Health officials continue to emphasize that monkeypox does not pose as much of a threat as COVID-19. “We shouldn’t panic, because monkeypox has very little pandemic potential,” says Ulysses Wu, MD, Hartford HealthCare’s chief of epidemiology. “It has infective potential, but amongst the backdrop of COVID, its infectivity potential is much lower.” While an airborne disease such as COVID may be contracted without direct contact, monkeypox poses a far lower risk. Monkeypox spreads through close, physical contact – primarily sexual contact – and unlike COVID, individuals are not contagious prior to the development of symptoms.

Symptoms to watch for

Anyone who develops a new or unexplained skin rash, or who thinks they have been exposed to monkeypox, should seek medical attention immediately. Lesions will be present in all cases of monkeypox, but may not always look like the full-body rashes often portrayed online or in the media. “With this current outbreak, because of its sexual potential in terms of transmission, it seems to be starting in the genital region,” says Dr.

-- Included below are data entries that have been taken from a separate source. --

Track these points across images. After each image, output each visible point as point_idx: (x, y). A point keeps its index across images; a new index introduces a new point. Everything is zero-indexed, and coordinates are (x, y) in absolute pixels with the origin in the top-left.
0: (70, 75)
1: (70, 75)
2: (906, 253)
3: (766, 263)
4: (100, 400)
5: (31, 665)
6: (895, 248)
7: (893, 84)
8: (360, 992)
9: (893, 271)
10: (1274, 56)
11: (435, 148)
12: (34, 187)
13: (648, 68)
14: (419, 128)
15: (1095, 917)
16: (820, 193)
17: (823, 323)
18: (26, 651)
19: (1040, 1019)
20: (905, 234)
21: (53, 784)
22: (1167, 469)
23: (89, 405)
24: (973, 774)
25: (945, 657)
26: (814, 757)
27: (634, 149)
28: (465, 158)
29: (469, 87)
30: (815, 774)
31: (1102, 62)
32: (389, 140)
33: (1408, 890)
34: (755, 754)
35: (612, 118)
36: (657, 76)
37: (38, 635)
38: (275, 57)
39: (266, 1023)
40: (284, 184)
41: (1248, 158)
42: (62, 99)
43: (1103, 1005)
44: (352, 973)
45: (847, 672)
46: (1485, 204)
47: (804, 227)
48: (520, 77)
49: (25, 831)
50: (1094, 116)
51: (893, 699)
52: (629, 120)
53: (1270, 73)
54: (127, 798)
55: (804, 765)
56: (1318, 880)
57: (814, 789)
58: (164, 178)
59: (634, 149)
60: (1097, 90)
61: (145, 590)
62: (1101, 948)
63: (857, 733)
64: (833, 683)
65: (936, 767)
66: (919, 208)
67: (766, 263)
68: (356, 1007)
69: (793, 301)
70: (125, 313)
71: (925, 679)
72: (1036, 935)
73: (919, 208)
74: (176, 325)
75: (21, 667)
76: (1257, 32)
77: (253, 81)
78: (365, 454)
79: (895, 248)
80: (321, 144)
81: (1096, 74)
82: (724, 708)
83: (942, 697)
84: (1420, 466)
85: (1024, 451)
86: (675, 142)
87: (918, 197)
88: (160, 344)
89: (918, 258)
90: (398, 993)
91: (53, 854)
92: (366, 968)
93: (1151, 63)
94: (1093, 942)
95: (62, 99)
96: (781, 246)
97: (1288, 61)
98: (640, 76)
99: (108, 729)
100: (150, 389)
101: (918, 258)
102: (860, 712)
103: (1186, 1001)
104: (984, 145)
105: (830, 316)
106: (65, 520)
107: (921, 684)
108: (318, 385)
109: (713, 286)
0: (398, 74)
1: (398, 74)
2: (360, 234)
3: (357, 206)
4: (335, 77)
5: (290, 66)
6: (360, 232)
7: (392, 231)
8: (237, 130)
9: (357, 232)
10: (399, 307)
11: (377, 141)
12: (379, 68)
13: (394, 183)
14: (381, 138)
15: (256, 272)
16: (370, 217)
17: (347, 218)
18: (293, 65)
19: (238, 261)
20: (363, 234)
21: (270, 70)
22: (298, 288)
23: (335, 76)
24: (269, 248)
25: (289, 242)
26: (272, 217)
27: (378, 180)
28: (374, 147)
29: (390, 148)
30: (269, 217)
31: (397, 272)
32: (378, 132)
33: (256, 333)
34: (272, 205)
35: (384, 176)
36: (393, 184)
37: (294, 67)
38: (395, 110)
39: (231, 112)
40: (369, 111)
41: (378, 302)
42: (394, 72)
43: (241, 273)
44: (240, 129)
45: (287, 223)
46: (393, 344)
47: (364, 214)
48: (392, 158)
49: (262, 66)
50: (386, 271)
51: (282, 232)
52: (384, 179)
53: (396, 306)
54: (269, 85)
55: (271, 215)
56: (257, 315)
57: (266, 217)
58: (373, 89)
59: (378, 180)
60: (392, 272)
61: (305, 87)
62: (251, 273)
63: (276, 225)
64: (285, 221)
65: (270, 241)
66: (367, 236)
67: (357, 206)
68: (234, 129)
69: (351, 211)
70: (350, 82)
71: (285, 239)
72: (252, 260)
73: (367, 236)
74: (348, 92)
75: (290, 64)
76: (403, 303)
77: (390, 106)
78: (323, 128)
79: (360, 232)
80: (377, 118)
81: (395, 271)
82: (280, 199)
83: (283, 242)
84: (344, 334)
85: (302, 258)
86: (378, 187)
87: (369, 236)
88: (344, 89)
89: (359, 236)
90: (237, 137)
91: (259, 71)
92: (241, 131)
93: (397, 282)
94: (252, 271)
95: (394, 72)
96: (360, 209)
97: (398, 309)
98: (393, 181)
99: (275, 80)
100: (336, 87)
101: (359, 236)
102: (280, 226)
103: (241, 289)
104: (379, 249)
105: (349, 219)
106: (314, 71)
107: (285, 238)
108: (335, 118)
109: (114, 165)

Wu. “It may spread to other parts of the body, but a lot of these cases are isolated to the genital region.” Other symptoms to watch for include:
  • Fever and chills.
  • Exhaustion and fatigue.
  • Headache.
  • Muscle aches.
  • Swollen lymph nodes.

Groups at risk for severe symptoms

Currently, monkeypox spreads most frequently through sexual contact between men, but this is not the only at-risk group. “Certain patient populations certainly have to take precautions because of its mode of spread,” Dr. Wu warns, “but you don’t have to be a man who has sex with men to develop this disease. It can also be spread heterosexually, through close contact, or not even sexually at all. Anybody can get this.” Although this monkeypox outbreak seems to be less lethal than others, people who might experience the most severe symptoms include:
  • The immunocompromised.
  • Newborns, children and young adults.
  • Pregnant women.
  • Elderly people.
  • People with severe skin conditions.
“Without taking the proper precautions, you can still expect to see a rise in cases. That’s why public health education is very important, to make people aware that this certainly is out there so they can take the appropriate precautions,” says Dr. Wu.